So this week, after 13 years, Germany’s war in Afghanistan was officially over. We’re leaving, mainly because everyone else is. It cost 55 German soldiers’ lives and €8.7 billion, and no one seems to be able to tell whether it was worth it or not. And 2014 was the most violent in Afghanistan since the war began, but at the same time more girls are going to school.
But was that why we did it? The Afghanistan war has lasted so long that over the years, German politicians have offered and quietly dropped various answers to the question: why? At first, in the aftermath of 9/11, Chancellor Gerhard Schröder said the point was to show “unconditional solidarity” with the US and NATO. But a year later that solidarity didn’t extend to fighting in Iraq. Schröder, like President Obama, was apparently convinced that Afghanistan, unlike Iraq, was a good war – because the emphasis was on rebuilding and bringing democracy and western freedoms to the Taliban-oppressed Afghans. Then Defence Minister Peter Struck admitted that, actually, the Bundeswehr was mainly in Afghanistan to protect German security. But it took his successor Karl-Theodor zu Guttenberg to admit in 2009 – seven years in – that what Germany was actually doing in Afghanistan was fighting a war.

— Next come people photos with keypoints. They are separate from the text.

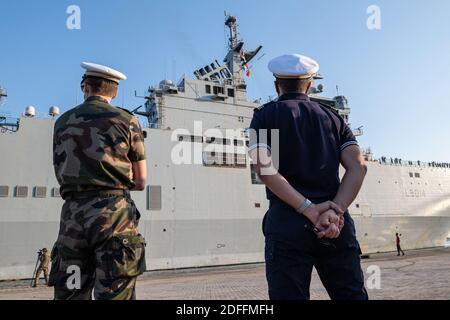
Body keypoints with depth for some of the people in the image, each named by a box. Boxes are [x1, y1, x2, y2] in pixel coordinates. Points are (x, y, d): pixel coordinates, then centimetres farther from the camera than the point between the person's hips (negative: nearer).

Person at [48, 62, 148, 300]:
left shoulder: (63, 122, 14)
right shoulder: (126, 121, 3)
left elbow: (61, 175, 19)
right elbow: (141, 181, 5)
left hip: (72, 214, 4)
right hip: (114, 212, -3)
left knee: (69, 293, 10)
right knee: (115, 294, -2)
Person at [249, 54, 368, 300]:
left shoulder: (265, 115, 10)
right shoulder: (333, 118, 18)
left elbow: (264, 168, -8)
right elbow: (358, 167, 2)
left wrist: (308, 208, -11)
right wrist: (335, 210, -8)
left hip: (287, 222, -3)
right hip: (338, 225, 3)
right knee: (352, 294, 9)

Meanwhile, President Horst Köhler caused an uproar and was eventually forced to resign because he suggested that the German army was also in Afghanistan to protect and promote Germany’s economic interests.
No wonder Germans are confused now: according to a new Spiegel survey, 62 percent of Germans are in favour generally of sending the Bundeswehr abroad to fight “international terrorism,” but only 27 percent of them agree with Struck’s claim that “Germany’s security is also being defended at the Hindu Kush.” In other words, most Germans don’t think that’s where the terrorists are. Given the profusion of different reasons for being in Afghanistan, it’s also no wonder that 57 percent think that the 13 years were not worth the lives and money spent on it.
The Afghanistan adventure was always a lot more popular among politicians – all of Germany’s major parties (except for die Linke) consistently voted in favour of extending the mission. But, realizing it was unpopular, none of them defended or promoted the war with any kind of enthusiasm – least of all Merkel, who fudged and muddled through as usual. Germany is now bailing out for the same reason it went in – because everyone else is. As reasons go, that’ll have to do.